If major bands like Radiohead continue to release full-length digital copies of their albums online we can predict the effect it might have on the record companies, but what about the music. Will it change?

In high art or ‘classical’ music when the role of the patron was reduced it had a big impact on the type of music being created: structure, melody and rhythm were all experimented with.

Authors and publishers will change
So where will it all go? We know I disagree with Mark’s vision:

The great new literary form that will replace the novel will, I believe, arise on the net and will take on its wild frontier spirit, its intellectual risk-taking, its two fingers at academic control-freakery.
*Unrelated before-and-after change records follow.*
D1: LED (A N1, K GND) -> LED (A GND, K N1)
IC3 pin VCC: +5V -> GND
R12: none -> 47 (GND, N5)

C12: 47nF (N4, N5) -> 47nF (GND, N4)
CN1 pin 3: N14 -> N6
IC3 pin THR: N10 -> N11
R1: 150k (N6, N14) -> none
But it will also help forge a new form of consciousness in a much more fundamental way that has to do with the form of the internet.
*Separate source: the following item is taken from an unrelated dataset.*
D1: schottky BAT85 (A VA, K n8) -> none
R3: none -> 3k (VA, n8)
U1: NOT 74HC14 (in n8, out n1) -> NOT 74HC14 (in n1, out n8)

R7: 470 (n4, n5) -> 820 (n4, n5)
Because we are all plugging ourselves into one great electronic mind, we will gradually lose the sense of each being shut off in a private mental space, as esoteric philosophy has long predicted. Our mental space will be out there and, as with Facebook, everyone else will have access to it. I don’t know what this new literary form will be, but I suspect it will be co-operative and as slinkily responsive to whoever is looking at it as Schroedinger’s cat. I can’t wait.

Is there another option? The Editor’s Corner at the Book Depository (always on the ball), Mark Thwaite points us at Martyn Daniels’ post about the future of books on the Bookseller Association blog that talks about where the industry is going:

The paper book will not disappear but the current economic publishing model and value chain will change. The only certainty is that there will still be authors and there still will be readers but everything in between is up for grabs.

I think Martyn is right
Everything is up for grabs. Our consciousness is not changing like Mark suggests but there is something big happening publishers have no god given right to survive.

I kinda hope we do though because I really love what I do!